Task objective
Pick up the comment thread below about Discord, EleutherAI's sponsors and the "Eleuther mafia" chart, continuing it after its last sentence.

Passage shown
****************
Better to have a messy growing discord with active users, then a forum with little to no engagement.
For better search indexing, and making things more accessible, I help constantly move links / items from the discord into the more public github wiki : https://wiki.rwkv.com/
(PS: our discord is fully public for anyone to signup/access)
This doesn't seem to be true, unless you don't trust what Eleuther themselves are saying.
> The work we do would not be possible without the generous support of our donors and other sponsors: Core Weave, HuggingFace, Google TRC, Nat Friedman, Lambda Labs
least capitalist hacker news comment. do the arrows mean flow of capital? i don't think so. i think it means flow of people or cultural influence or leadership
it was meant to be people :) i obviously have even less insight on flow of funds than i do of people movement. i'm sure Emad could draw a much better chart of the Eleuther mafia than I can (and happy to update my chart to reflect the truth Emad)
I think there is something there, it's just maybe not in the Yudsphere. I spent a few months in grad school reading FATML papers, but that is obviously something very different.
****************
Dataset excerpts
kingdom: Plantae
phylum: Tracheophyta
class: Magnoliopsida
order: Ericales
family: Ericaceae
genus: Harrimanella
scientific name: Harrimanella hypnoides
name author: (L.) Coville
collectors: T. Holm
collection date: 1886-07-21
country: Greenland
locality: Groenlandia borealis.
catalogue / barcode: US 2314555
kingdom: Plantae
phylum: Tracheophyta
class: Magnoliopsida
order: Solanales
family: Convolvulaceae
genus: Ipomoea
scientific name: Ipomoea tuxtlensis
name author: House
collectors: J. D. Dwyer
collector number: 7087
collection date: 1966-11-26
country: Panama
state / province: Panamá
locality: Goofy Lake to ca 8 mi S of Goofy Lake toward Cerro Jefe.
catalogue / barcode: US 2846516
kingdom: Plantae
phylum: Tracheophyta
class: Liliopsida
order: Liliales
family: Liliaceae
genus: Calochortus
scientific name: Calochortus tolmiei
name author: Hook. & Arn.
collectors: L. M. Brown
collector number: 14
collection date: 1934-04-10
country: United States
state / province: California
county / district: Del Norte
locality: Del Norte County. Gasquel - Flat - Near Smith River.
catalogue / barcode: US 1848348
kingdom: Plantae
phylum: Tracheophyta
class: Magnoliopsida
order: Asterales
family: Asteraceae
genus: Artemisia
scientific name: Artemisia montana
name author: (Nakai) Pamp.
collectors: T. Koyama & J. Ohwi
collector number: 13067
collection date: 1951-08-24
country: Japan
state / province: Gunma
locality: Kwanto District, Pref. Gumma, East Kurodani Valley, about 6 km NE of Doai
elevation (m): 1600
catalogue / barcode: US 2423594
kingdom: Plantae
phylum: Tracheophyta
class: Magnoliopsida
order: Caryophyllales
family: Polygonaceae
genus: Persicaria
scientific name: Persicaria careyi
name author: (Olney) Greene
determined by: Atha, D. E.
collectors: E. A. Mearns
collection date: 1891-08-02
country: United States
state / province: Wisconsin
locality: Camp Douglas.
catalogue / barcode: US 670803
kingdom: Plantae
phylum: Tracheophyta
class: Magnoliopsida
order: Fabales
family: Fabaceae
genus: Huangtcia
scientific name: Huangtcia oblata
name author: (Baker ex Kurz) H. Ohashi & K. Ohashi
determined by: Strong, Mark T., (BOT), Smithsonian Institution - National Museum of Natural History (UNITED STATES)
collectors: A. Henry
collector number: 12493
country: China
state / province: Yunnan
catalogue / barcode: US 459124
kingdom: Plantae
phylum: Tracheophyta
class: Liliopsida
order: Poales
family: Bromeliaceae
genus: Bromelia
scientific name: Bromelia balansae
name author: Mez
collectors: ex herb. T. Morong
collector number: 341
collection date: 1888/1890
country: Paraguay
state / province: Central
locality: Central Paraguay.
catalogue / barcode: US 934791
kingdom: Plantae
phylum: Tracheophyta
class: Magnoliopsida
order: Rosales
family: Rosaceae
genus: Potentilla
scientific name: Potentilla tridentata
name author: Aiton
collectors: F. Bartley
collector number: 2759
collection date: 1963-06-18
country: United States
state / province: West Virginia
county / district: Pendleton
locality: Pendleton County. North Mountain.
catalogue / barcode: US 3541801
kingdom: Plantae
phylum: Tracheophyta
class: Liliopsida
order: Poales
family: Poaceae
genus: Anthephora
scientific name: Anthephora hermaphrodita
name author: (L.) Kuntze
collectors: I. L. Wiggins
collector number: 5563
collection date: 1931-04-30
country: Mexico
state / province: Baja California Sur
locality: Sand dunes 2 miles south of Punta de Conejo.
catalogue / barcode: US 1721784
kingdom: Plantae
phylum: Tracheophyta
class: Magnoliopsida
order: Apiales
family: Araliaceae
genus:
****************
Exercise response
Another tangent — I don’t get why people writing technical blogs use Substack, where support for math and syntax highlighting is nonexistent (math) or minimal (code). Something with Hugo plus PaperPad theme would be far better. I suppose Substack is popular because of the newsletter features.
Same reason anyone would use a hosted service vs setting it up themselves, they don't want to deal with the hassle. For many of us, it's trivial, sometimes because we've done it before, but for others, it's a huge hill to climb, which seems unnecessary if all they want to do is publish some content.
This makes sense for people who don’t code, but I see plenty of developer oriented bloggers who use Substack, which is puzzling to me. I also don’t know why Substack doesn’t get with the program and just support MathJax and colored syntax highlighting already.
> This makes sense for people who don’t code, but I see plenty of developer oriented bloggers who use Substack, which is puzzling to me
No, it makes sense for any person with any skill set. Just because you are a developer doesn't mean you want to setup everything yourself. We use plenty of tools to make our own experience better and more focused, based on what we want to do.
If I'm a programmer, and I want to publish blog posts, sometimes I don't want to care about the setup that makes me able to publish blog posts, I just want to post something.
> why Substack doesn’t get with the program and just support MathJax and colored syntax highlighting already
This, I don't know. Should have been done ages ago.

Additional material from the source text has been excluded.